Une fois n’est pas coutume, c’est la couverture de Sommeil qui m’a attirée. Il faut dire que je me trouvais non pas dans une librairie mais dans la boutique d’un musée. Eh oui, j’arrive à trouver des bouquins n’importe où… J’ai donc feuilleté l’ouvrage par curiosité, et eu un coup de foudre pour les images qu’il contenait. Je ne fais pourtant pas partie des personnes qui accordent autant, voire plus d’importance à l’objet-livre qu’au contenu. Mais ces dessins à la fois poétiques et mystérieux m’ont immédiatement parlé.
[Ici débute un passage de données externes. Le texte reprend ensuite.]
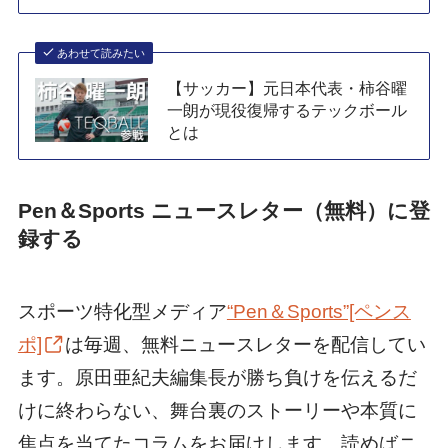
あわせて読みたい
【サッカー】元日本代表・柿谷曜
一朗が現役復帰するテックボール
とは
Pen＆Sports ニュースレター（無料）に登
録する
スポーツ特化型メディア
“Pen＆Sports”[ペンス
ポ]
は毎週、無料ニュースレターを配信してい
ます。原田亜紀夫編集長が勝ち負けを伝えるだ
けに終わらない、舞台裏のストーリーや本質に
焦点を当てたコラムをお届けします。読めばニ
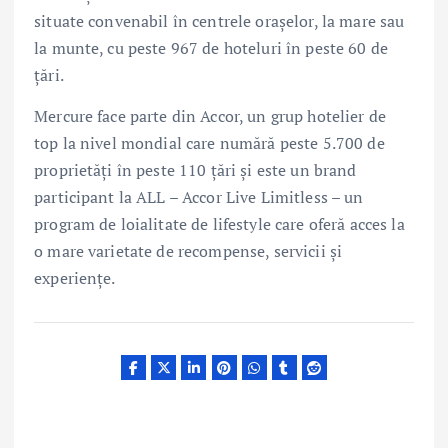
situate convenabil în centrele orașelor, la mare sau
la munte, cu peste 967 de hoteluri în peste 60 de
țări.
Mercure face parte din Accor, un grup hotelier de
top la nivel mondial care numără peste 5.700 de
proprietăți în peste 110 țări și este un brand
participant la ALL – Accor Live Limitless – un
program de loialitate de lifestyle care oferă acces la
o mare varietate de recompense, servicii și
experiențe.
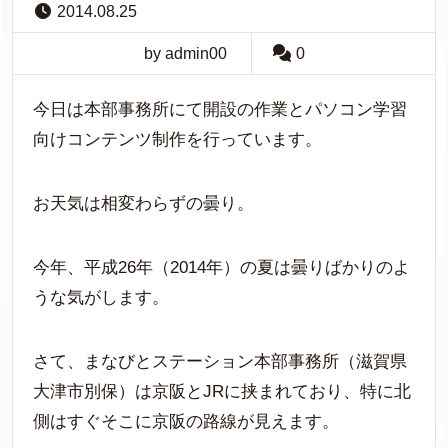
2014.08.25
by admin00
0
今日は本部事務所にて開設の作業とパソコン学習
向けコンテンツ制作を行っています。
お天気は相変わらずの曇り。
今年、平成26年（2014年）の夏は曇りばかりのよ
うな気がします。
さて、まなびとステーション本部事務所（滋賀県
大津市別保）は京阪とJRに挟まれており、特に北
側はすぐそこに京阪の路線が見えます。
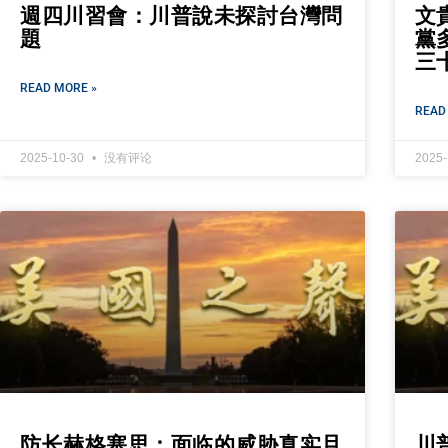
週四川習會：川普說未探討台灣問
文
題
黨
三
READ MORE »
READ
2025-10-30
没有评论
2025
防长赫格塞思：面临的威胁真实且
川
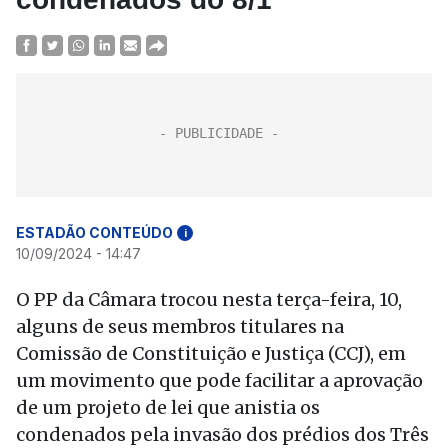
ESTADÃO CONTEÚDO
i
10/09/2024 - 14:47
O PP da Câmara trocou nesta terça-feira, 10,
alguns de seus membros titulares na
Comissão de Constituição e Justiça (CCJ), em
um movimento que pode facilitar a aprovação
de um projeto de lei que anistia os
condenados pela invasão dos prédios dos Três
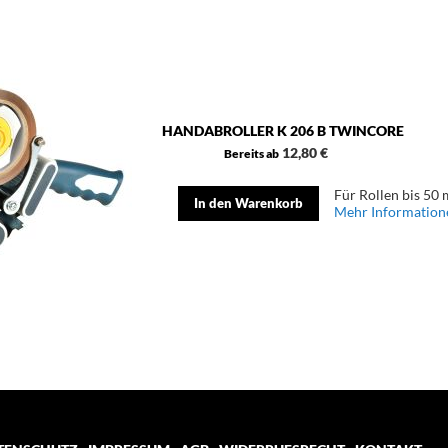
HANDABROLLER K 206 B TWINCORE
12,80 €
Bereits ab
Für Rollen bis 50 
In den Warenkorb
Mehr Information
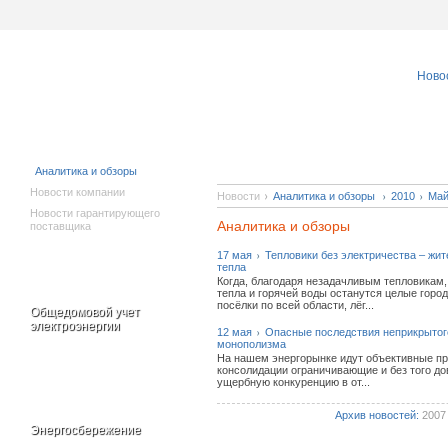
Ново
Исполнителям
Новости
коммунальных
услуг
Аналитика и обзоры
Новости компании
Новости
Аналитика и обзоры
2010
Ма
Новости гарантирующего
Аналитика и обзоры
поставщика
17 мая
Тепловики без электричества – жит
тепла
Когда, благодаря незадачливым тепловикам,
тепла и горячей воды останутся целые город
посёлки по всей области, лёг...
Общедомовой учет
электроэнергии
12 мая
Опасные последствия неприкрытог
монополизма
На нашем энергорынке идут объективные п
консолидации ограничивающие и без того д
ущербную конкуренцию в от...
Архив новостей:
2007
Энергосбережение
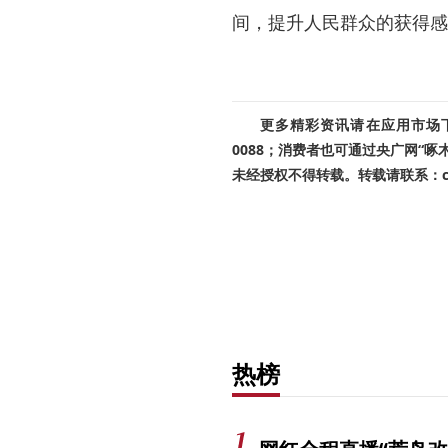
间，提升人民群众的获得感
更多精彩资讯请在应用市场下载
0088；消费者也可通过央广网“
未经授权不得转载。转载请联系：cnr
热榜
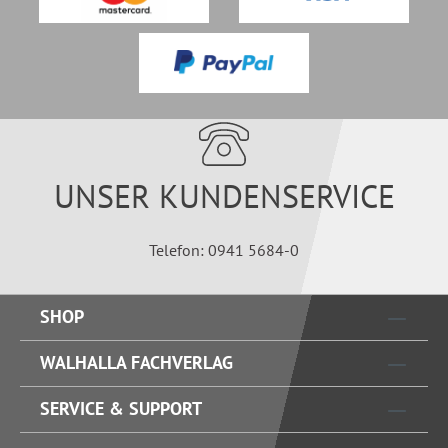
UNSER KUNDENSERVICE
Telefon: 0941 5684-0
SHOP
WALHALLA FACHVERLAG
SERVICE & SUPPORT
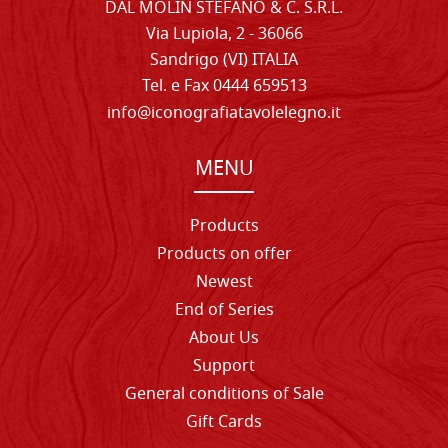
DAL MOLIN STEFANO & C. S.R.L.
Via Lupiola, 2 - 36066
Sandrigo (VI) ITALIA
Tel. e Fax 0444 659513
info@iconografiatavolelegno.it
MENU
Products
Products on offer
Newest
End of Series
About Us
Support
General conditions of Sale
Gift Cards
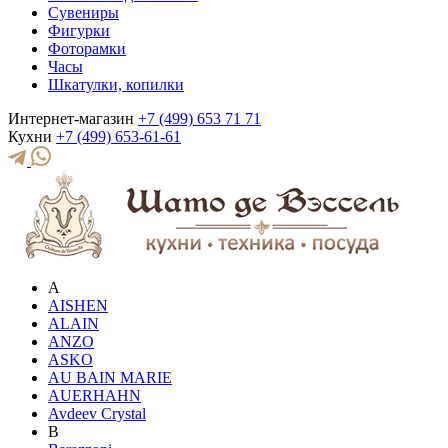
Сувениры
Фигурки
Фоторамки
Часы
Шкатулки, копилки
Интернет-магазин
+7 (499) 653 71 71
Кухни
+7 (499) 653-61-61
A
AISHEN
ALAIN
ANZO
ASKO
AU BAIN MARIE
AUERHAHN
Avdeev Crystal
B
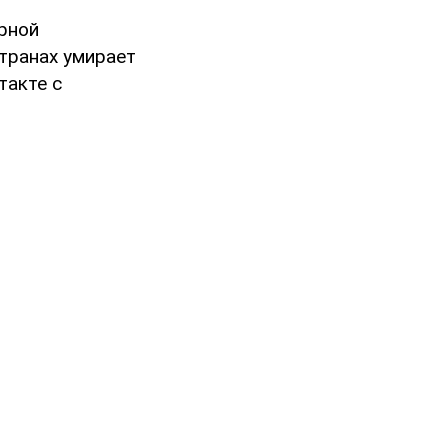
рной
странах умирает
такте с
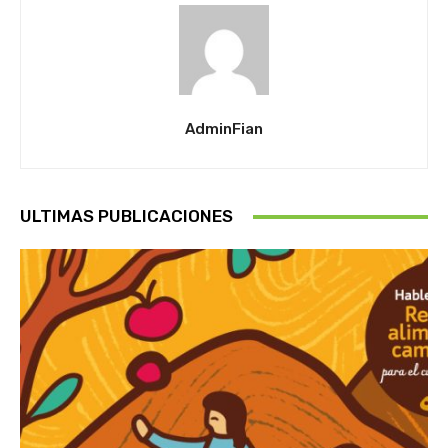
AdminFian
ULTIMAS PUBLICACIONES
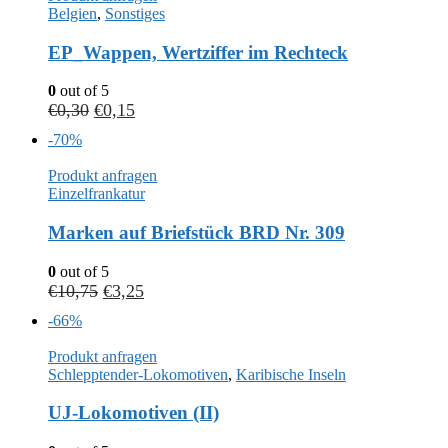
Belgien
,
Sonstiges
EP_Wappen, Wertziffer im Rechteck
0
out of 5
€
0,30
€
0,15
-70%
Produkt anfragen
Einzelfrankatur
Marken auf Briefstück BRD Nr. 309
0
out of 5
€
10,75
€
3,25
-66%
Produkt anfragen
Schlepptender-Lokomotiven
,
Karibische Inseln
UJ-Lokomotiven (II)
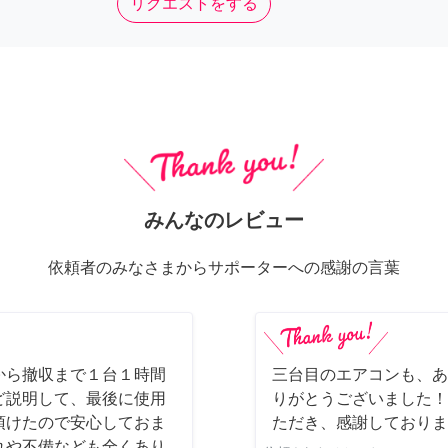
リクエストをする
みんなのレビュー
依頼者のみなさまからサポーターへの感謝の言葉
から撤収まで１台１時間
三台目のエアコンも、あ
ど説明して、最後に使用
りがとうございました！
頂けたので安心しておま
ただき、感謝しております
れや不備なども全くあり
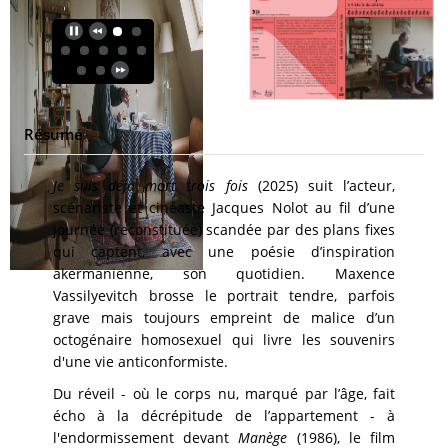
Résumé
Je suis déjà mort trois fois
(2025) suit l’acteur,
scénariste et cinéaste Jacques Nolot au fil d’une
journée (reconstituée) scandée par des plans fixes
qui captent, avec une poésie d’inspiration
akermanienne, son quotidien. Maxence
Vassilyevitch brosse le portrait tendre, parfois
grave mais toujours empreint de malice d’un
octogénaire homosexuel qui livre les souvenirs
d'une vie anticonformiste.
Du réveil - où le corps nu, marqué par l’âge, fait
écho à la décrépitude de l’appartement - à
l'endormissement devant
Manège
(1986), le film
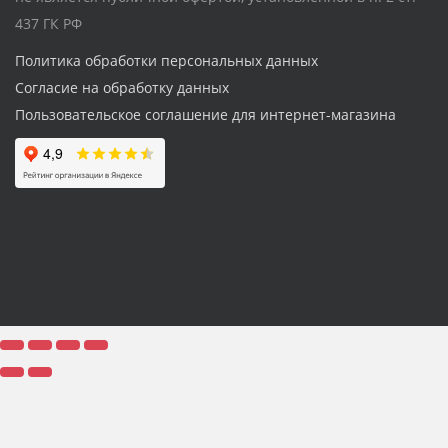
437 ГК РФ
Политика обработки персональных данных
Согласие на обработку данных
Пользовательское соглашение для интернет-магазина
Cette oeuvre a en effet ceci de particulier qu’il s’agit d’une nouvelle de l’auteur japonais Haruki Murakami illustrée par la dessinatrice allemande Kat Menschik. Comme vous l’aurez compris, c’est le travail de cette dernière qui m’a séduite en premier lieu. J’étais plus circonspecte vis-à-vis de Murakami, ma seule tentative de le lire jusqu’alors s’étant soldée par un échec: je suis définitivement restée au bord de Kafka sur le rivage. Autant dire que Sommeil m’est apparu comme la porte idéale pour essayer à nouveau d’entrer dans l’univers de l’écrivain!

Couverture de Sommeil par Haruki Murakami, illustré par Kat Menschik

LE TEXTE…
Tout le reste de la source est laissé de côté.